Las palabras escritas en la arena por el Escriba permanecieron inalteradas en
ese lienzo donde el viento, al no existir –donde existe el infinito no puede
existir nada más porque el infinito es infinito–, no podía borrarlas. Cuando se
acabó el tiempo, seguían estando tan enteras, tan pulidas, tan hermosas, como
cuando el Escriba las escribió. Pero después del tiempo –ya en la nada– las
palabras eternas, la arena infinita, el desierto inextinguible, se extinguieron.

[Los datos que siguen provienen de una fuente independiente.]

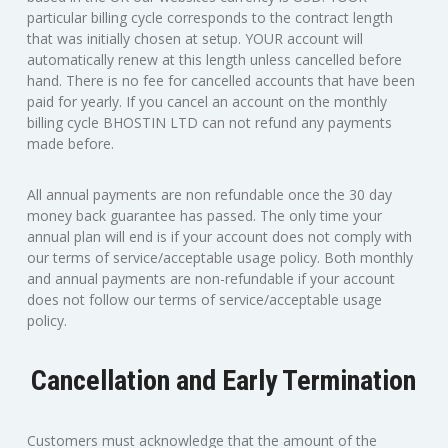
particular billing cycle corresponds to the contract length
that was initially chosen at setup. YOUR account will
automatically renew at this length unless cancelled before
hand. There is no fee for cancelled accounts that have been
paid for yearly. If you cancel an account on the monthly
billing cycle BHOSTIN LTD can not refund any payments
made before.
All annual payments are non refundable once the 30 day
money back guarantee has passed. The only time your
annual plan will end is if your account does not comply with
our terms of service/acceptable usage policy. Both monthly
and annual payments are non-refundable if your account
does not follow our terms of service/acceptable usage
policy.
Cancellation and Early Termination
Customers must acknowledge that the amount of the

Por ello, si vuestro nombre constaba en alguna de las líneas que escribió el
Escriba, o vuestras hazañas, o vuestras obras, o vuestra gloria, sabed que nunca
fueron escritas esas líneas, porque es indistinguible haber estado escrito en un
texto que la nada desvaneció, de no haber estado escrito en un texto que la nada
desvaneció. La nada es así –palabras en la arena–: deshace el infinito.
COMENTARIO.-
El infinito no se mezcla con nada, es un ingrediente que repugna cualquier
receta, cualquier composición. De hecho ni siquiera es posible hablar de él, es
como Dios en ciertas religiones, es el Innombrable, el remoto absoluto, el
anterior a todo lo anterior, el que trasciende toda trascendencia. Que los seres
humanos hayamos sido capaces de alumbrar ese concepto, que lo tratemos en
nuestras matemáticas –como si quisiéramos domesticarlo...– es un atrevimiento
tal, que seguramente ese infinito nos castigará a no entenderlo nunca o –peor,
¡qué idea terrible!– a entenderlo algún día, compadezco a las generaciones que
tengan que soportar esa carga.
Como no entra en nuestras mixturas, como no hace migas con ningún otro concepto
o idea o realidad o ente, en cierto modo es como nuestro carnet de identidad, ya
que nosotros como especie inteligente, tampoco entramos en mezclas ni
composiciones. No que seamos infinitos –que acaso sí–, no que seamos como él
–somos más que un concepto indefinido–, no que seamos parientes –los seres
humanos sólo somos parientes de luz de la razón–, pero sí que tenemos algo en
común: la foto de la cartulina plastificada, de modo que si hay en el cosmos
guardia civil de tráfico y paran alguna vez una nave astral humana que vaya
desde esta galaxia hasta el confín huidizo del cosmos, al enseñarles nuestra
documentación se sientan ya satisfechos y nos dejen seguir el eterno viaje que
somos y en el que consistimos: “¡Ah, sí, estos son los infinitos, esa especie
tan rara que piensa!”.
Recordemos a Pascal (nunca hay que olvidarlo): “El hombre es una débil caña,
pero es una caña que piensa”. O sea: que somos infinitos aunque seamos breves.